Exercise prompt:
Return the records below word for word, keeping every line and the order, but leave out the pictures.

[Chart tasks with short answers]
* * * * * * * * *

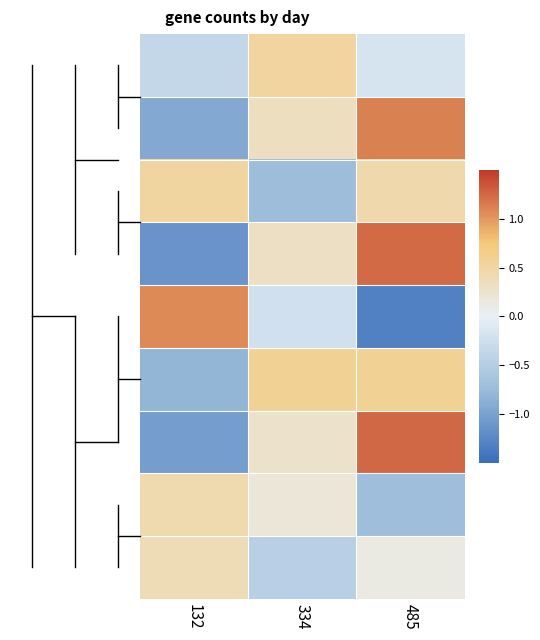

What is the total value across all series at 485?

2.6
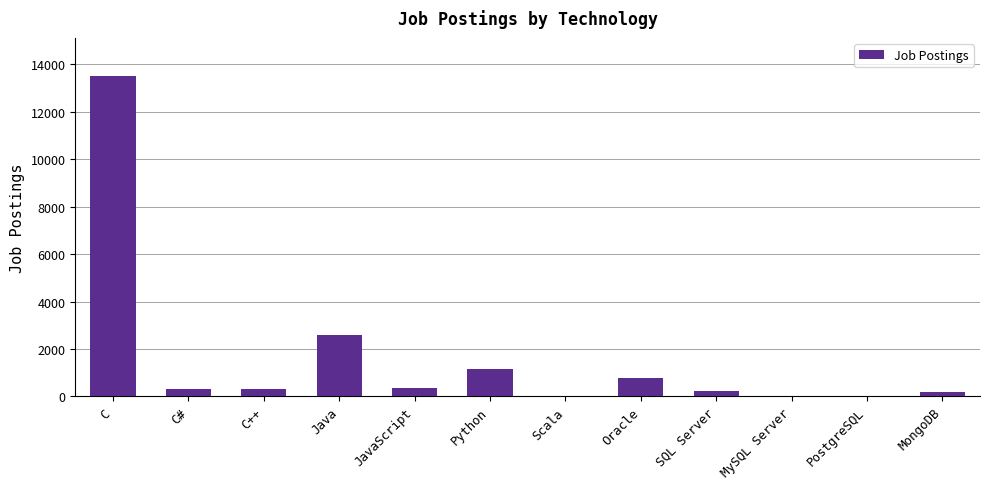

What is the sum of all values?

19524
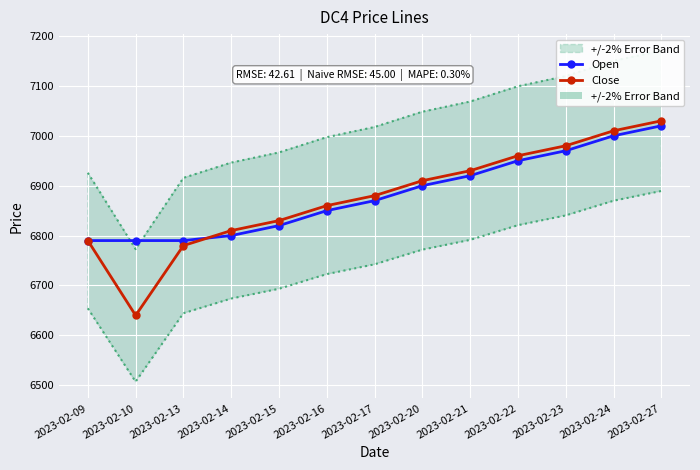

What value does the Open series have at 2023-02-15?

6820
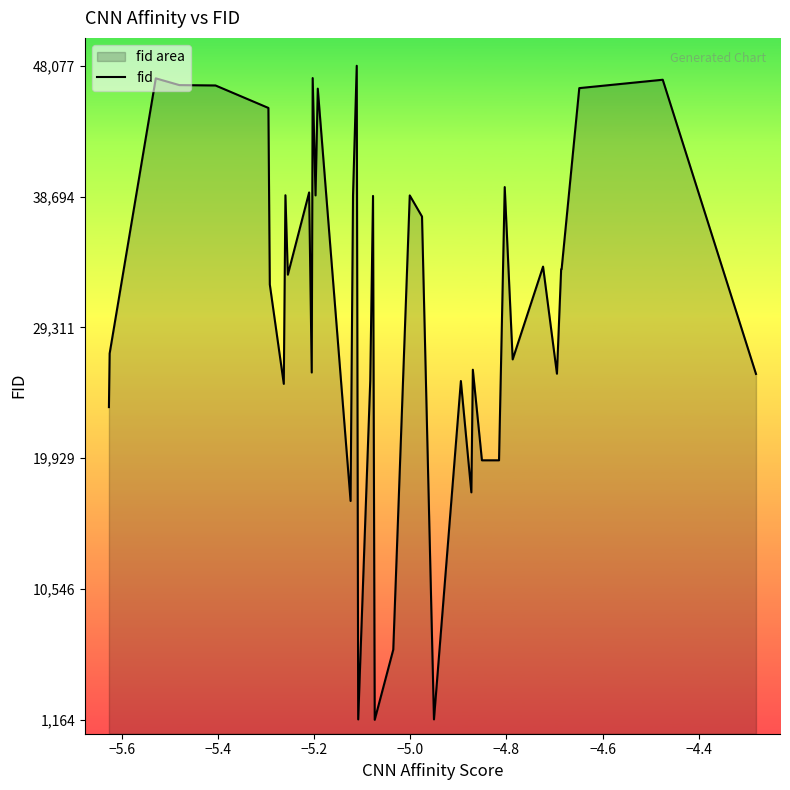

What is the greatest value displayed?

48077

* * * * * * * * *

Result for this exercise:
What is the total value across all series at 485?

2.6

What is the sum of all values?

19524

What value does the Open series have at 2023-02-15?

6820

What is the greatest value displayed?

48077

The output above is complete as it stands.